REQUIREMENT 1: Reproduce the passage of the mower forum thread starting at "## sixbales (May" and ending at "these diagrams represent.".
REQUIREMENT 2: Turn the paragraph of the mower forum thread beginning "You took the one of the pumps apart" into a short bulleted list of its main points.

READING PASSAGE:
■ ■ ■ ■ ■

# Transaxle not Engaging



## bigge31566 (Sep 25, 2012)

I have a Bunton zero turn BZT3310 and after breaking one of the pumps down and inspecting, and purging now neither wheel will engage, I went back and inspected pump still could not find anything wrong , I reassembled and purged again, the wheel that I did not bother works find, but the wheel that been apart works find but will not go fast or change with more throttle being applied, just constantly turns slow in forward and reverse


----------



## sixbales (May 18, 2011)

Howdy bigge31566,

My zero turn mower has one hydraulic pump that drives two hydraulic motors, one motor for each rear wheel. Your Bunton mower may have two dedicated hydraulic pumps that drive two dedicated hydraulic motors, one on each rear wheel?

You took the one of the pumps apart for a reason. If you took the pump apart, with no improvement, perhaps the problem is with the motor? Or maybe you have a flow restriction in a line? Maybe a plugged hydraulic filter??

See attached diagrams of dual hydraulic pump setup, plus a diagram of a hydraulic motor. I do not know which ZT mower these diagrams represent.


----------



## bigge31566 (Sep 25, 2012)

the pump I took apart the mower was getting sometimes harder to react to lever but not stop it from work, decided since season is over to inspect, but now it wont work I figured its got to be something I did putting back together


----------

■ ■ ■ ■ ■

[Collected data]
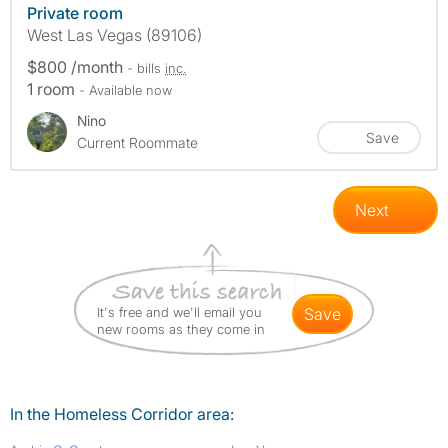
Private room
West Las Vegas (89106)
$800 /month
- bills
inc.
1 room
- Available now
Nino
Save
Current Roommate
Next
It's free and we'll email you
save
new rooms as they come in
In the Homeless Corridor area:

■ ■ ■ ■ ■

RESPONSE AREA 1:
## sixbales (May 18, 2011)

Howdy bigge31566,

My zero turn mower has one hydraulic pump that drives two hydraulic motors, one motor for each rear wheel. Your Bunton mower may have two dedicated hydraulic pumps that drive two dedicated hydraulic motors, one on each rear wheel?

You took the one of the pumps apart for a reason. If you took the pump apart, with no improvement, perhaps the problem is with the motor? Or maybe you have a flow restriction in a line? Maybe a plugged hydraulic filter??

See attached diagrams of dual hydraulic pump setup, plus a diagram of a hydraulic motor. I do not know which ZT mower these diagrams represent.

RESPONSE AREA 2:
- One of the pumps was taken apart for a reason.
- If taking the pump apart brought no improvement, the problem may be the motor.
- There may be a flow restriction in a line.
- The hydraulic filter may be plugged.